**DATA PROVIDED**
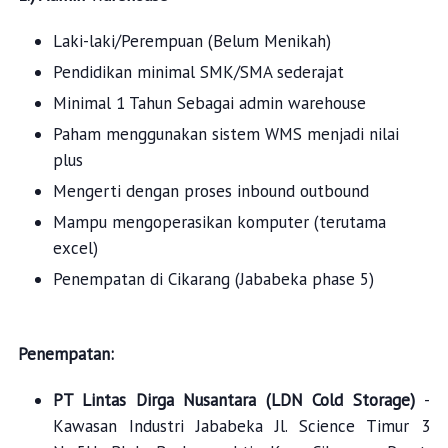
Laki-laki/Perempuan (Belum Menikah)
Pendidikan minimal SMK/SMA sederajat
Minimal 1 Tahun Sebagai admin warehouse
Paham menggunakan sistem WMS menjadi nilai
plus
Mengerti dengan proses inbound outbound
Mampu mengoperasikan komputer (terutama
excel
)
Penempatan di Cikarang (Jababeka
phase
5)
Penempatan:
PT Lintas Dirga Nusantara (LDN Cold Storage)
-
Kawasan Industri Jababeka Jl. Science Timur 3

**EXERCISE REQUIREMENTS**
Present the text lines of these entries as a Markdown table with the columns No. and Line, numbering each row and leaving out any blank lines. Omit the pictures.

**FINISHED TASK**
| No. | Line |
|---|---|
| 1 | Laki-laki/Perempuan (Belum Menikah) |
| 2 | Pendidikan minimal SMK/SMA sederajat |
| 3 | Minimal 1 Tahun Sebagai admin warehouse |
| 4 | Paham menggunakan sistem WMS menjadi nilai |
| 5 | plus |
| 6 | Mengerti dengan proses inbound outbound |
| 7 | Mampu mengoperasikan komputer (terutama |
| 8 | excel |
| 9 | ) |
| 10 | Penempatan di Cikarang (Jababeka |
| 11 | phase |
| 12 | 5) |
| 13 | Penempatan: |
| 14 | PT Lintas Dirga Nusantara (LDN Cold Storage) |
| 15 | - |
| 16 | Kawasan Industri Jababeka Jl. Science Timur 3 |